#### SOURCE DOCUMENT ####
# Front Range Hosting, Now Accepting Bitcoin



## VPSCorey (Aug 29, 2013)

FYI we have started accepting Bitcoin for payments utilizing bitpay as our processor.


----------



## Francisco (Aug 29, 2013)

So question.

Do they just do bank transfers to you for your payments? Or do they send it over paypal or something?

Francisco


----------



## perennate (Aug 29, 2013)

Francisco said:


> So question.
> 
> 
> Do they just do bank transfers to you for your payments? Or do they send it over paypal or something?
> ...


https://bitpay.com/



> You will receive a direct deposit into your bank account every business day.


----------



## Francisco (Aug 29, 2013)

perennate said:


> https://bitpay.com/


But who eats the fee's? It'd suck if you get like $20/d but you're forking $5/d in transfer fees.

Francisco


----------



## Slownode (Aug 29, 2013)

I wish I could pay with CC for only %0.99...


----------



## perennate (Aug 29, 2013)

Francisco said:


> But who eats the fee's? It'd suck if you get like $20/d but you're forking $5/d in transfer fees.
> 
> 
> Francisco


Well they have some information at https://bitpay.com/bitcoin-direct-deposit


----------



## VPSCorey (Aug 29, 2013)

I chose convert to USD and transfer to bank rather than keep BTC and deal with the fluctuating values.  Spares me if there's a currency crash on the BTC side.
####
> INSTRUCTIONS:
1. Retype the part of the Bitcoin payments thread that opens with the words containing "I chose convert" and closes with "the BTC side.".
2. Extend the thread about Front Range Hosting accepting Bitcoin, picking up after its last post.
The records aren't needed for anything here.
#### PROVIDED MATERIAL ####
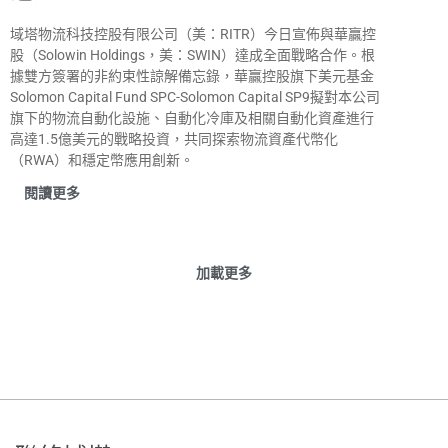
域塔物流科技控股有限公司（美：RITR）今日宣佈與華贏控
股（Solowin Holdings，美：SWIN）達成全面戰略合作。根
據雙方簽署的非約束性諒解備忘錄，華贏控股旗下美元基金
Solomon Capital Fund SPC-Solomon Capital SP9擬對本公司
旗下的物流自動化設施、自動化冷庫及相關自動化資產進行
高達1.5億美元的戰略投資，共同探索物流資產代幣化
（RWA）和穩定幣應用創新。
閱讀更多
加載更多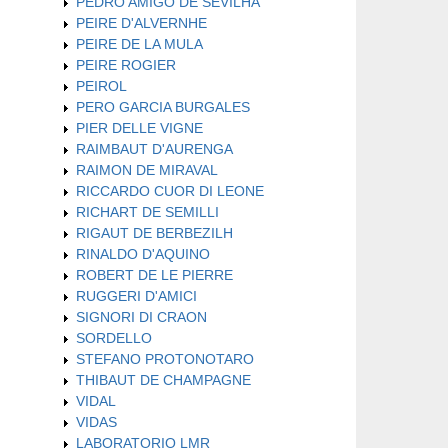
PEDRO AMIGO DE SEVILHA
PEIRE D'ALVERNHE
PEIRE DE LA MULA
PEIRE ROGIER
PEIROL
PERO GARCIA BURGALES
PIER DELLE VIGNE
RAIMBAUT D'AURENGA
RAIMON DE MIRAVAL
RICCARDO CUOR DI LEONE
RICHART DE SEMILLI
RIGAUT DE BERBEZILH
RINALDO D'AQUINO
ROBERT DE LE PIERRE
RUGGERI D'AMICI
SIGNORI DI CRAON
SORDELLO
STEFANO PROTONOTARO
THIBAUT DE CHAMPAGNE
VIDAL
VIDAS
LABORATORIO LMR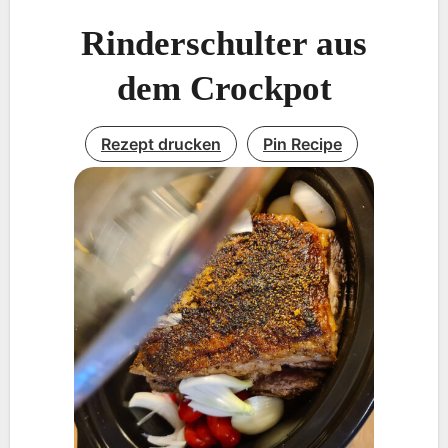
Rinderschulter aus
dem Crockpot
Rezept drucken
Pin Recipe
####
> RESPONSES PER TASK:
1.
I chose convert to USD and transfer to bank rather than keep BTC and deal with the fluctuating values.  Spares me if there's a currency crash on the BTC side.

2.
----------



## Francisco (Aug 30, 2013)

FRCorey said:


> I chose convert to USD and transfer to bank rather than keep BTC and deal with the fluctuating values.  Spares me if there's a currency crash on the BTC side.


 

That's cool!

Good job!

Francisco


----------



## Damian (Aug 30, 2013)

I see that you've only started offering it recently, but are you getting a lot of use on it? I'm always looking for good ways for people to give us money.


----------



## mitgib (Aug 30, 2013)

Damian said:


> I see that you've only started offering it recently, but are you getting a lot of use on it? I'm always looking for good ways for people to give us money.


I've been accepting bitcoin since December and receive less than 1% payment with it, so I offer the option, but is far from popular.


----------



## ultimatehostings (Aug 31, 2013)

A lot of providers have started accepting bitcoin, I think it's going to take some time for everyone to get to used to it.


----------



## VPSCorey (Sep 4, 2013)

I have had a few orders with it so far, but it's not going to beat out PayPal anytime soon.


----------



## BlueVM (Sep 5, 2013)

If WHMCS would allow me I'd discount all orders in bitcoin by 15 - 20% right off the top just for the sheer savings in fees and hassle.


----------



## wlanboy (Sep 5, 2013)

BlueVM said:


> right off the top just for the sheer savings in fees and hassle.


Because of creditcard or Paypal?


----------



## Patrick (Sep 5, 2013)

BlueVM said:


> If WHMCS would allow me I'd discount all orders in bitcoin by 15 - 20% right off the top just for the sheer savings in fees and hassle.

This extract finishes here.